» **BRIEF**
Please copy every entry below word for word, and leave the pictures out of your copy.

» **SUPPLIED DATA**
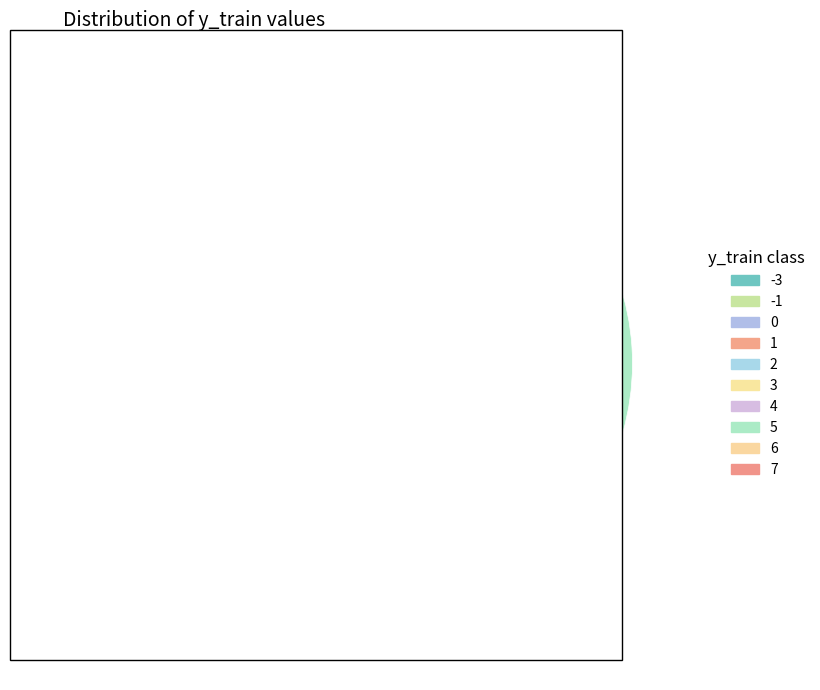

Which category has the smallest portion of the pie?

-3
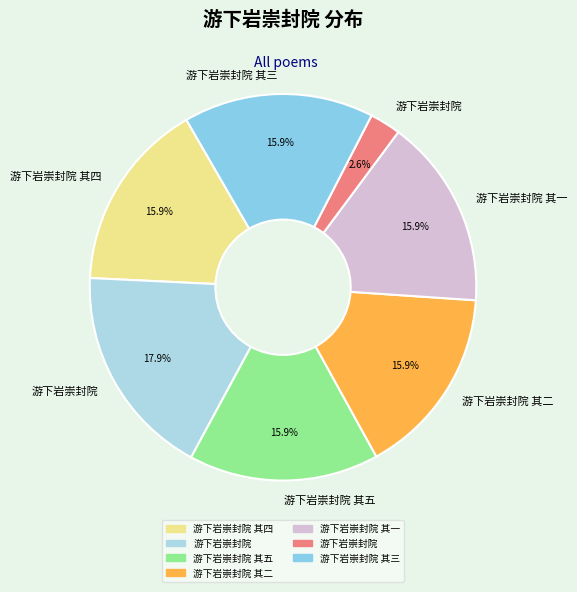

Count the number of slices in the pie.

7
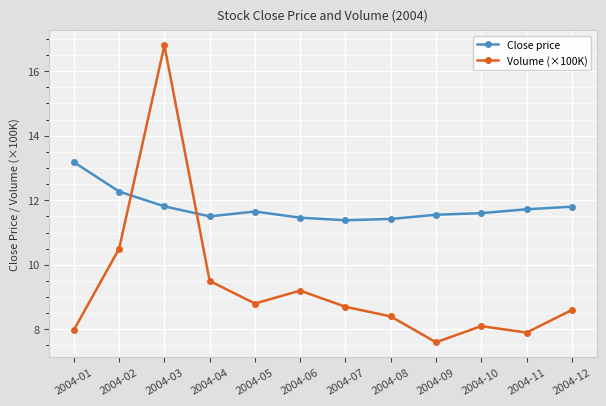

True or false: Close price and Volume (×100K) intersect in this chart.

True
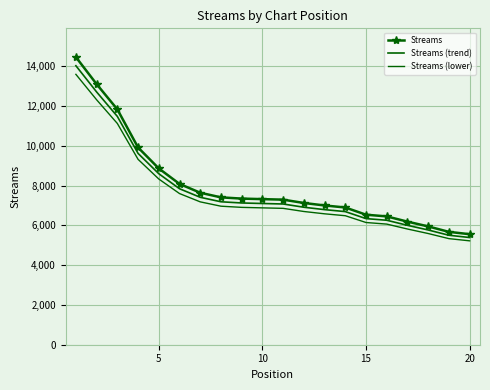

What is the sum of all Streams (trend) values?

155771.3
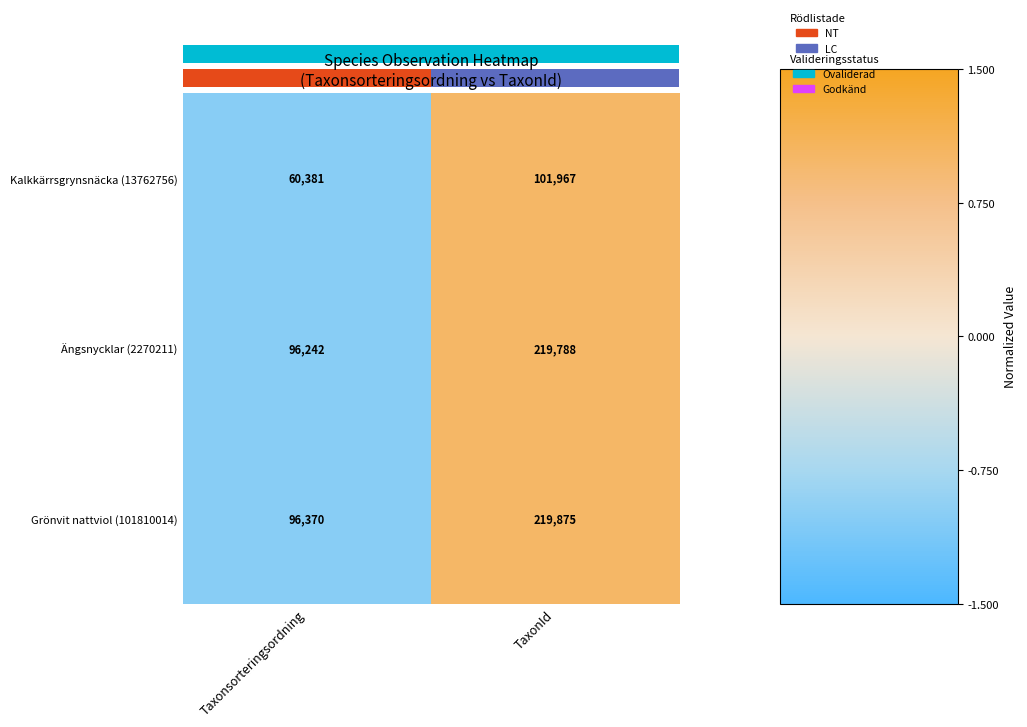

Is it true that Grönvit nattviol (101810014) equals -2 at Taxonsorteringsordning?

False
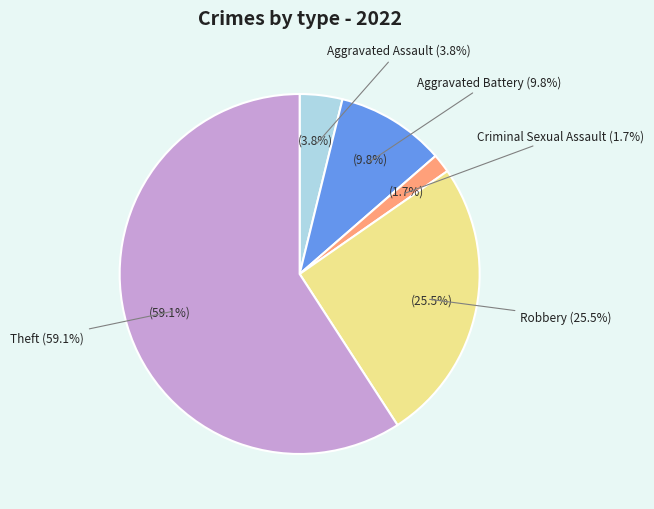

Is Arson the majority of the pie?

No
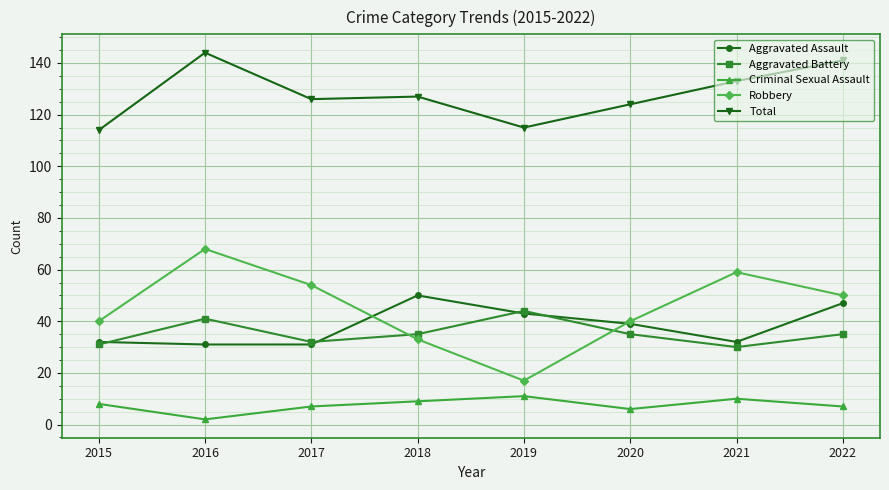

Which category has the highest value in the Aggravated Battery series?

2019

» **ANSWER AREA**
Which category has the smallest portion of the pie?

-3

Count the number of slices in the pie.

7

True or false: Close price and Volume (×100K) intersect in this chart.

True

What is the sum of all Streams (trend) values?

155771.3

Is it true that Grönvit nattviol (101810014) equals -2 at Taxonsorteringsordning?

False

Is Arson the majority of the pie?

No

Which category has the highest value in the Aggravated Battery series?

2019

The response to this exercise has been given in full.